The storm ripped through the region yesterday, starting fires, overturning silage wagons, flooding some areas and cutting power to 5000 properties in Rolleston and Leeston.
Mr Trewinnard from the Blue Skies Weather and Climate Service in Christchurch said tornadoes and thunderstorms are more common when there are patterns of south westerly air flow.
December is the wettest time of the year for Canterbury and the conditions were right for a thunderstorm, he said.
"Although these storms don't occur every year - and I don't think they're necessarily becoming more frequent - they are more frequent when you get a strong El Niño event, and that's what we're seeing at the moment."
People may be gaining the impression big storms are more frequent, because of online communications including social media, said Mr Trewinnard.
"It's easier for people to look at a video on the internet and say 'wow there certainly was a funnel cloud in south Canterbury this afternoon - look at it go'.
"Whereas perhaps 10,15, 20 years ago you were reliant on someone having observed it and reporting it later on, which didn't always happen of course."
MetService forecasters knew that the conditions were going to be right for a storm in the weekend, but it was really hard to pinpoint where this type of storm would hit until it had formed, he said.
Tornado whirls through farmland
Casey Sparrow manages a dairy farm in Carew, south Canterbury, and was loading up the silage wagon yesterday when his afternoon took an unexpected turn.
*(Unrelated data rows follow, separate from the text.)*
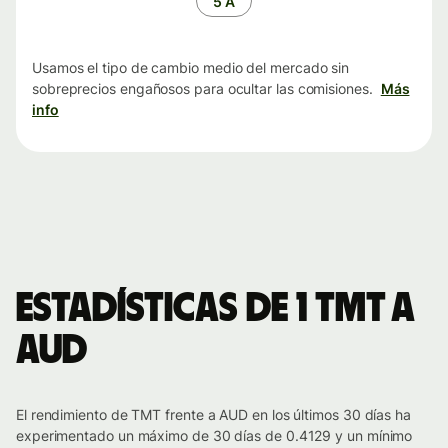
5 A
Usamos el tipo de cambio medio del mercado sin
sobreprecios engañosos para ocultar las comisiones.
Más
info
Estadísticas de 1 TMT a
AUD
El rendimiento de TMT frente a AUD en los últimos 30 días ha
experimentado un máximo de 30 días de 0.4129 y un mínimo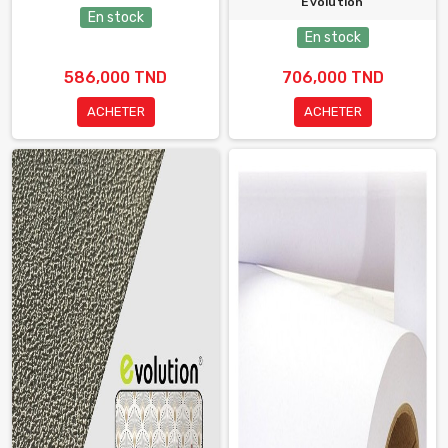
Evolution
En stock
En stock
586,000 TND
706,000 TND
ACHETER
ACHETER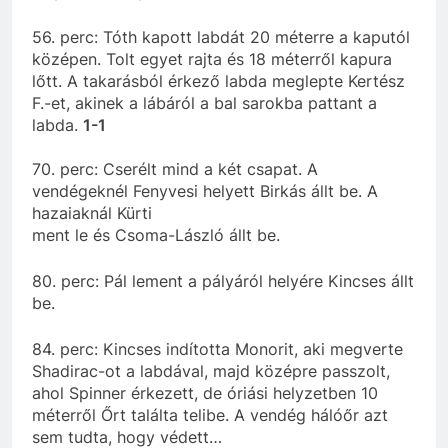
56. perc: Tóth kapott labdát 20 méterre a kaputól
középen. Tolt egyet rajta és 18 méterről kapura
lőtt. A takarásból érkező labda meglepte Kertész
F.-et, akinek a lábáról a bal sarokba pattant a
labda.
1-1
70. perc: Cserélt mind a két csapat. A
vendégeknél Fenyvesi helyett Birkás állt be. A
hazaiaknál Kürti
ment le és Csoma-László állt be.
80. perc: Pál lement a pályáról helyére Kincses állt
be.
84. perc: Kincses indította Monorit, aki megverte
Shadirac-ot a labdával, majd középre passzolt,
ahol Spinner érkezett, de óriási helyzetben 10
méterről Őrt találta telibe. A vendég hálóőr azt
sem tudta, hogy védett…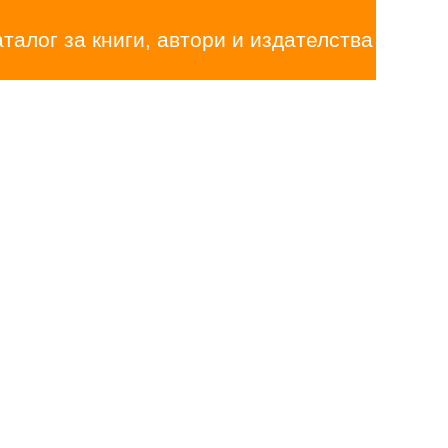
аталог за книги, автори и издателства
"I had the bale set on the ground next to the wagon and I was just out cutting the strings off them and I heard a bang and saw [the tornado] coming toward me at the end of the silage pit - about 50 metres away.
"So I saw it and just ran as quick as I could into the shed next to me and by the time I got in there and turned around it was right outside the shed, probably about 30 metres away."
For a moment, he thought it might've been the last time he ever loaded the silage truck.
"I saw the skies go black and thought 'oh yea that will be a thunder storm', I didn't expect that.
"I was crouched over sort of covering and I thought 'geez if this goes over the shed I'm going to be done for."
Mayfield farmer Phillippa Fleming also saw the tornado and compared it to a big Nike tick and said it lasted about five minutes.
"There was a lot of thunder and lightning and we looked over and there was like a Nike kind of symbol in the sky and it just came down and touched the ground over to the south.
"There was quite a lot of dust and debris around the bottom of it, it looked quite cloudy and very scary," she said.